Mesajı Okuyun
Old 25-11-2015, 14:10   #2
Yücel Kocabaş

 
Varsayılan

--İnançlı işlem olmaz.(Olabilmesi için öncelikle davacının tapuda adına kayıtlı olan bir taşınmazı davalıya devir ve temlik etmesi gerekir. Oysa sorudaki olayda taraflar arasında devir temlik ilişkisi mevcut değildir. Davacı tapudaki alım-satım işleminin tarafı da değildir. )
NOTResmi senede dayalı işlemlerde taraf muvazaası,nam_ı müstear,inanç sözleşmeleri davalarında 5.2.1947 tarihli ve 20/6 sayılı Yargıtay İçtihadı Birleştirme Kararı gereği aralarında akrabalık durumu olsa dahı iddianın yazılı belge ile ispatı gerekir.
--Muris muvazaası da olmaz.( Muris muvazaasında murisin sağlığında diğer mirasçıları mirastan mahrum etmek maksadıyla gerçekte bağışladığı taşınmazı tapuda satış gibi göstererek devir ve temlik etmesi gerekir. Bu dava mirasçılar tarafından açılır. Olayda, bu tanımdaki unsurlar gerçekleşmemiştir.)

--Ortada gizli bağış vardır.Yargıtay 1.HD.sin taşınmazın satış parası kendisi tarafından ödendiği halde, tapu kaydının bir başkasının üzerine yapılmasını ,ödenen satış bedeli kadar gizli bağış yapıldığını kabul eden pekçok kararı vardır. Parayı ödeyenin muris olması halinde mirasçıların tenkis davası açabileceği benimsenmektedir.

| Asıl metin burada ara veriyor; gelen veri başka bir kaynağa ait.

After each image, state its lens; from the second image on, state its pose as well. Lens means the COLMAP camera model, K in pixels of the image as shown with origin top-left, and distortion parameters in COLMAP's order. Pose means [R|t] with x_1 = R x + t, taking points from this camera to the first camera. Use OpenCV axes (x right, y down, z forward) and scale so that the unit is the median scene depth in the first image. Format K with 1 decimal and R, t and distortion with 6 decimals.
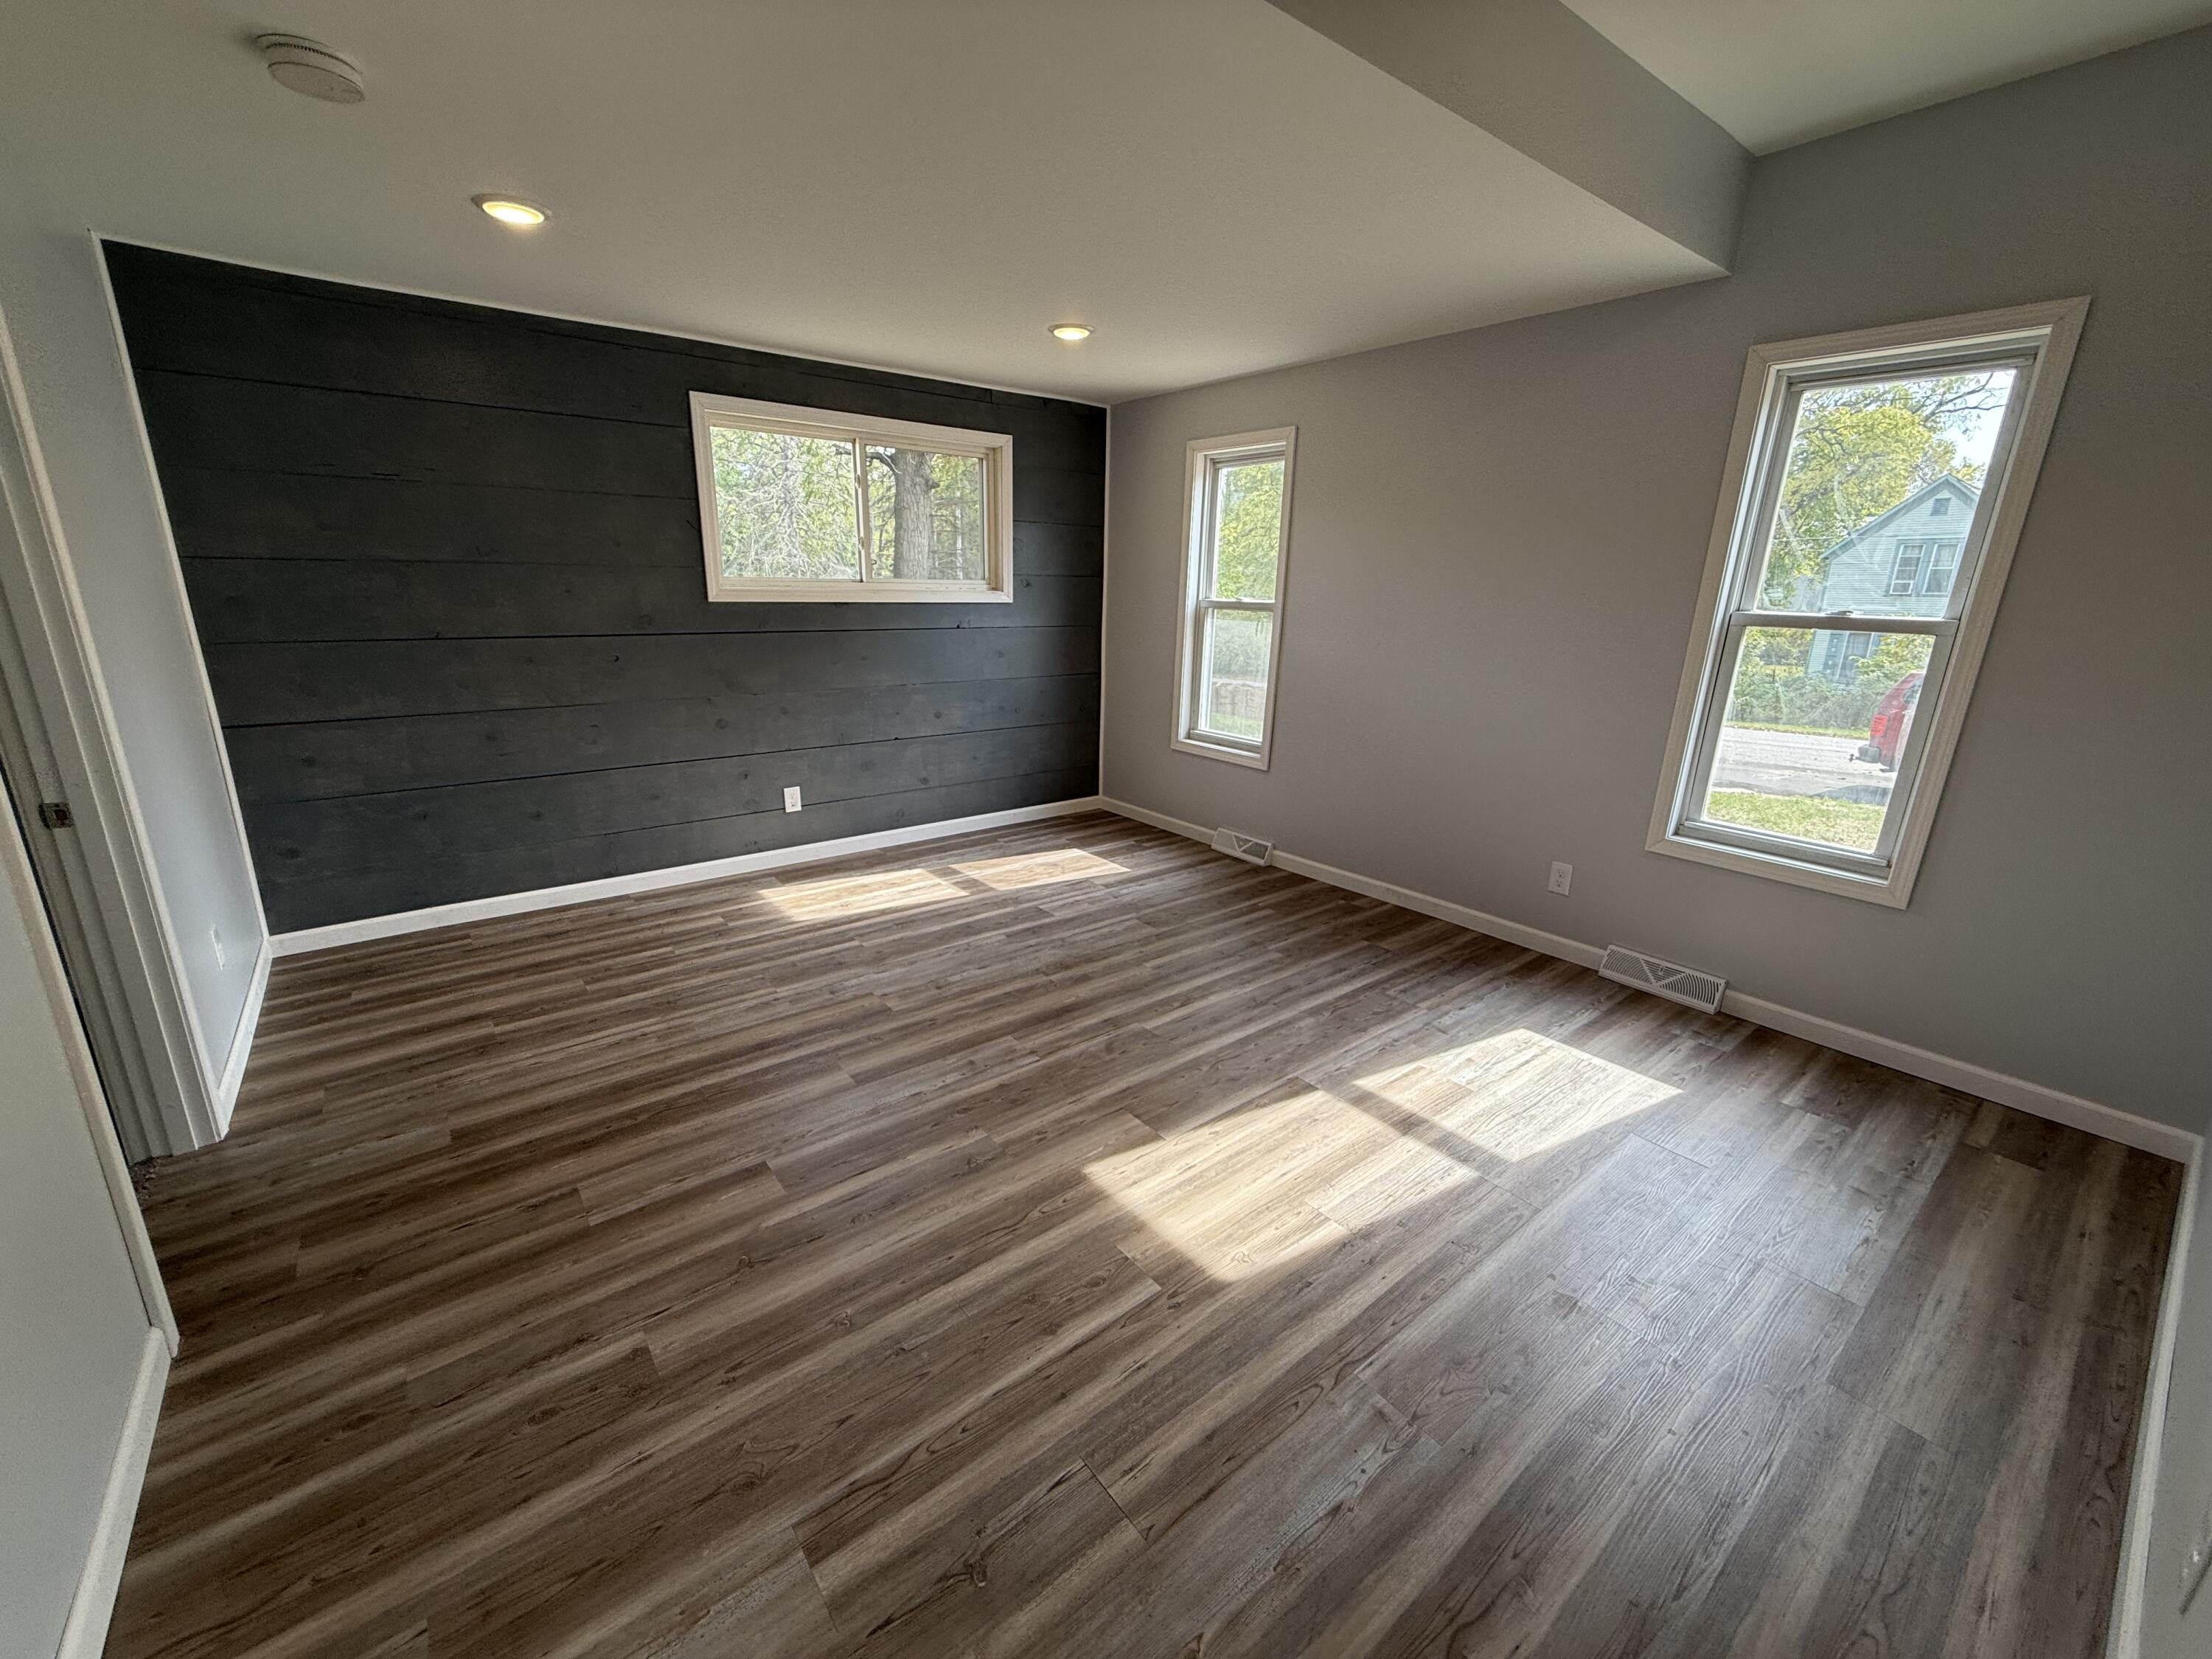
lens RADIAL K [[877.5, 0, 1100.9], [0, 877.5, 836.7], [0, 0, 1]] dist [0.001880, 0.000414]
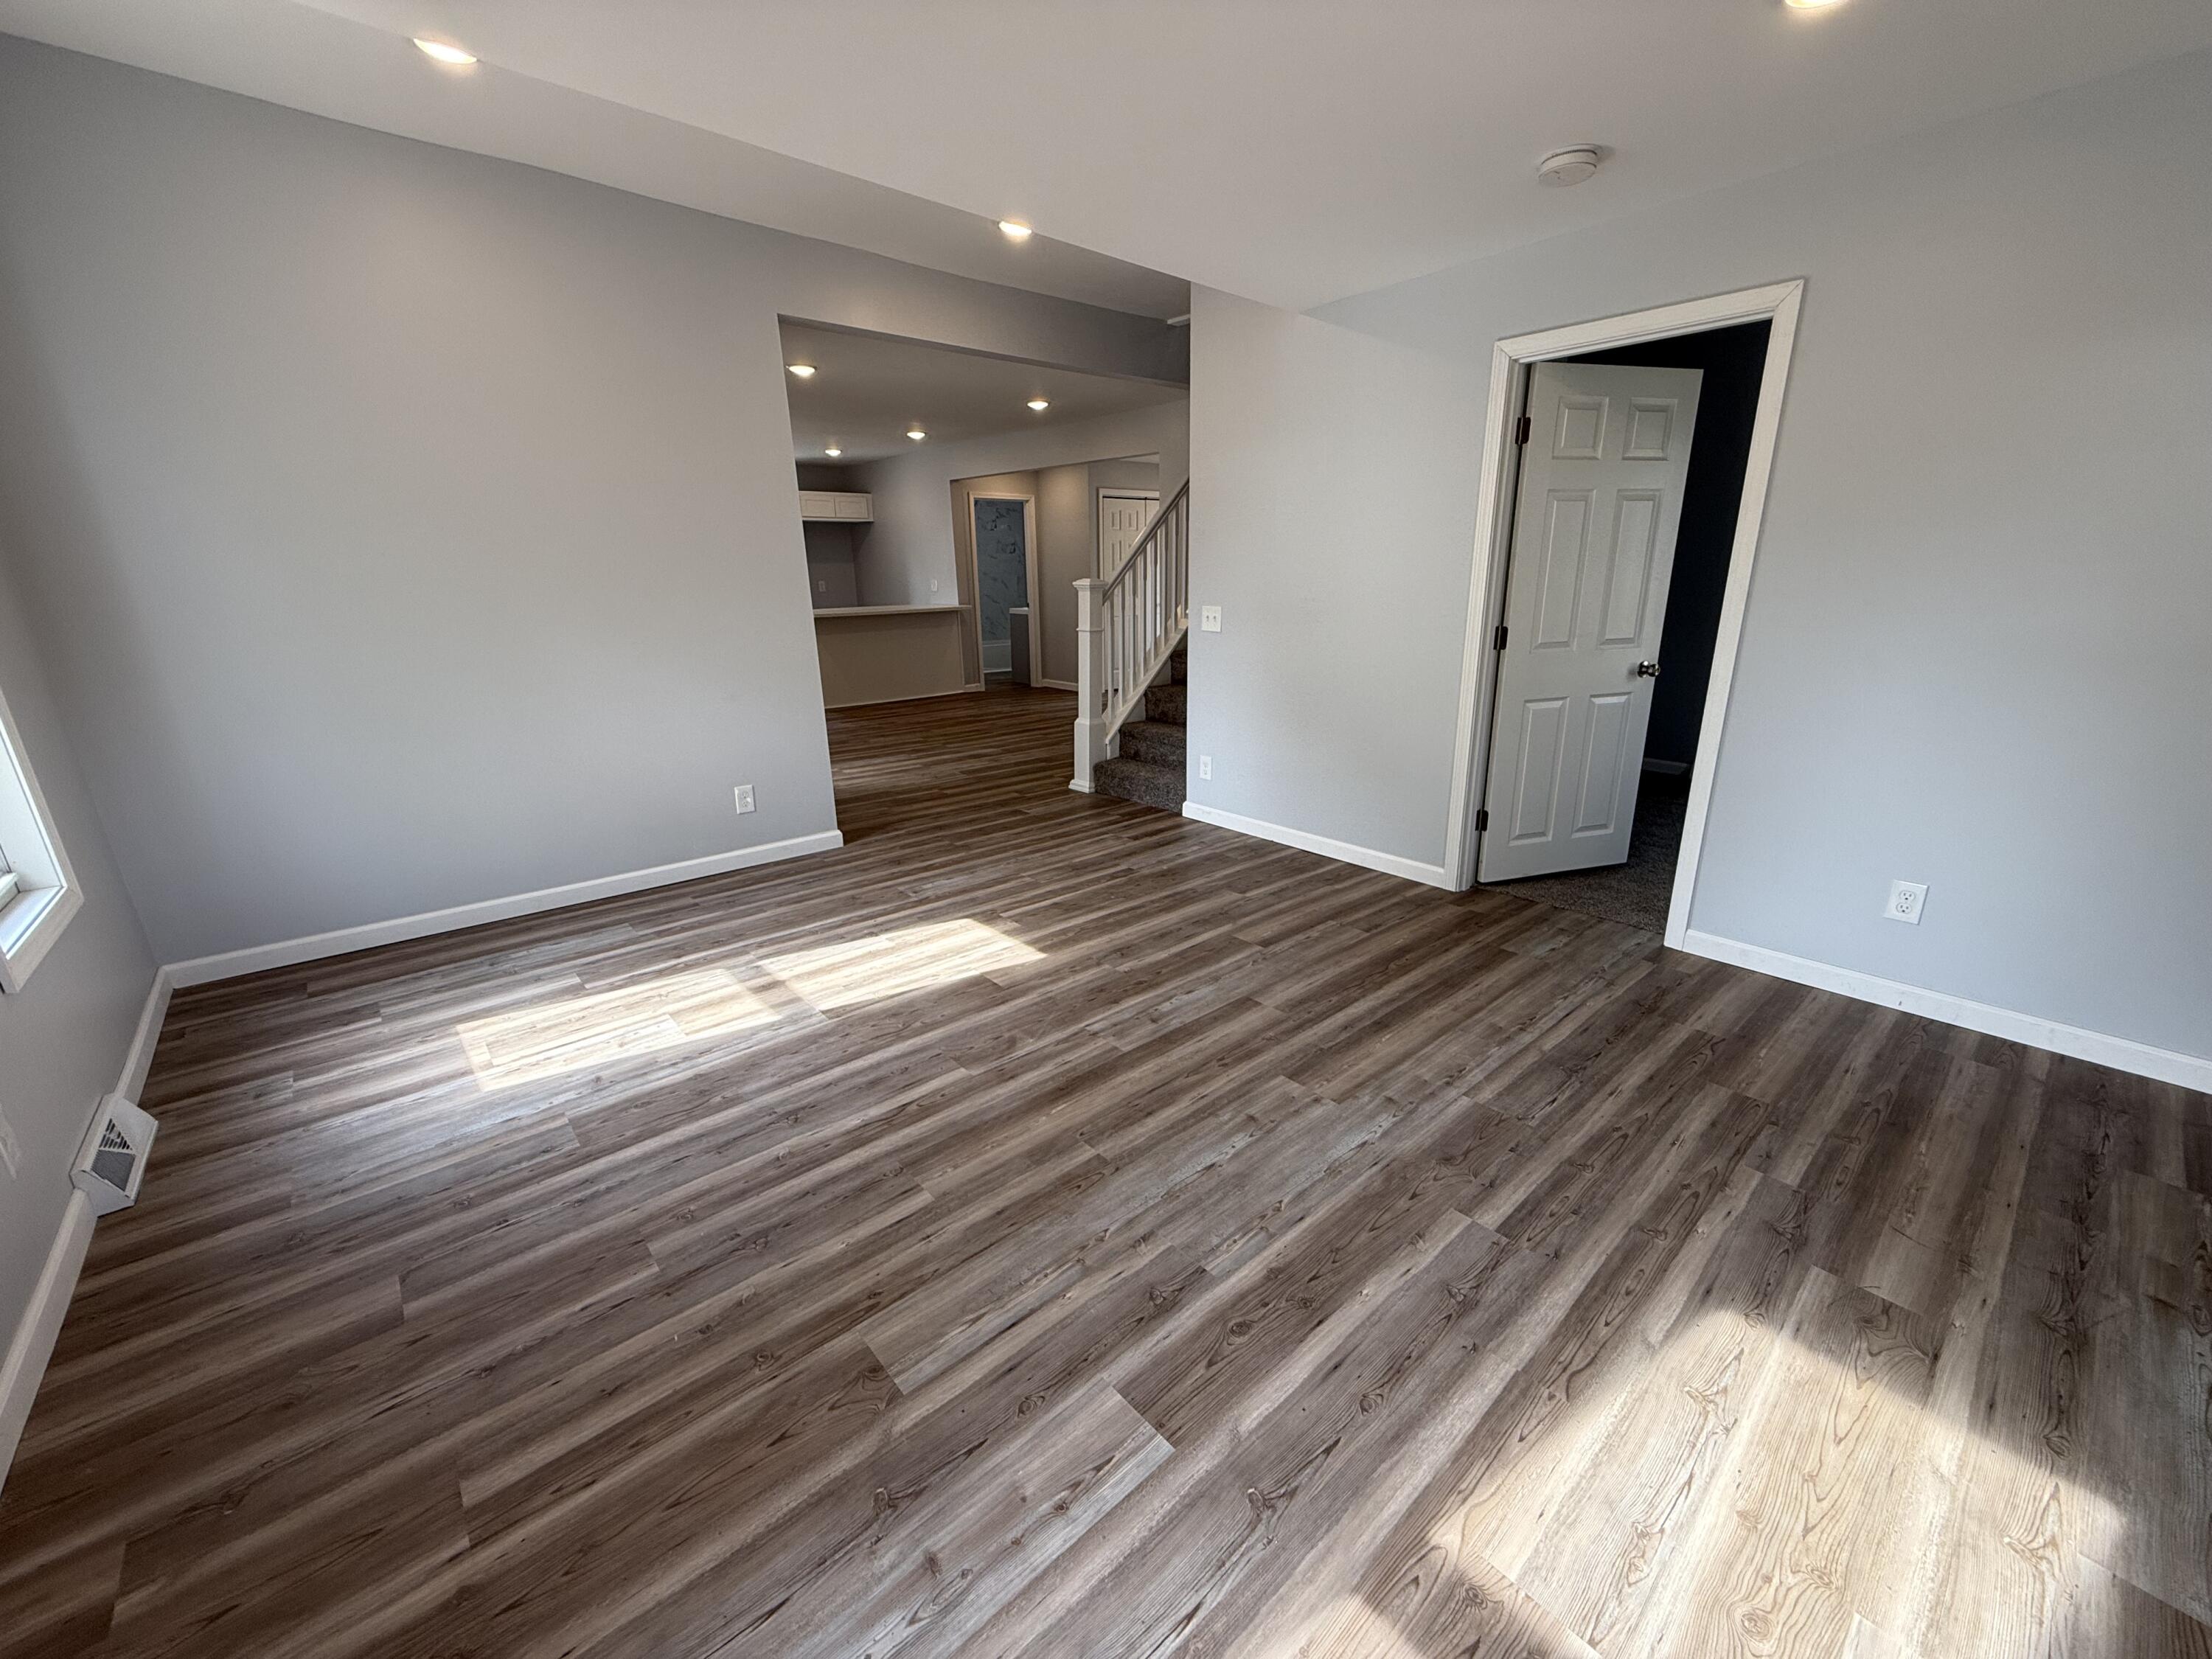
lens RADIAL K [[877.5, 0, 1109.7], [0, 877.5, 828.3], [0, 0, 1]] dist [0.001880, 0.000414]
pose [[-0.998347, 0.011069, -0.056390, -0.043184], [-0.021201, 0.841104, 0.540458, -0.444775], [0.053412, 0.540761, -0.839479, 1.663766]]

Sorulan olayda muris lehine gizli bağışta bulunulmakla tenkis davası da açılamayacağı açıktır.

--Bağışlamanın geri alınması davası olabilir. Ödenen satış parası kadar olan gizli bağış para bağışı olduğundan TBK.289 maddesine göre elden bağış niteliğindedir. İddia şeklinize göre koşullu bağışlama (TBK 290) yükleme bağışlama (madde 291) şartları ve koşul veya yüklemenin bağışlanan tarafından yerine getirilmediği bağışın geri alınması (madde 295/3) unsurlarının oluştuğu banka kayıtları ve akrabalık durumu da dikkate alınarak tanıkla ispat edilebilir. Şart ın yada yükümlülüğün yerine getirilmemesi nedeniyle 295/3 maddeye göre bağışlamanın geri alınması davası açılarak ödenen satış parası sebepsiz zenginleşme ölçülerine göre geri istenebilir.

-- Islah imkanı üzerinde durulabilir.Bu durumda , ilk dava TBK madde 297’deki sürede açılmış ise ,davanın tamamen ıslahı ile “Bağışlamanın Geri Alınması” davasına dönüştürülmesinin davanın mevcut şekline göre daha şanslı olabileceğini düşünüyorum. (Tabii bu durum ortaklığın giderilmesi davasının görülmesine engel olmayacak, ihtiyati tedbir verilmesi halinde ancak alacağın satış parasından tahsilini sağlayabilecektir.)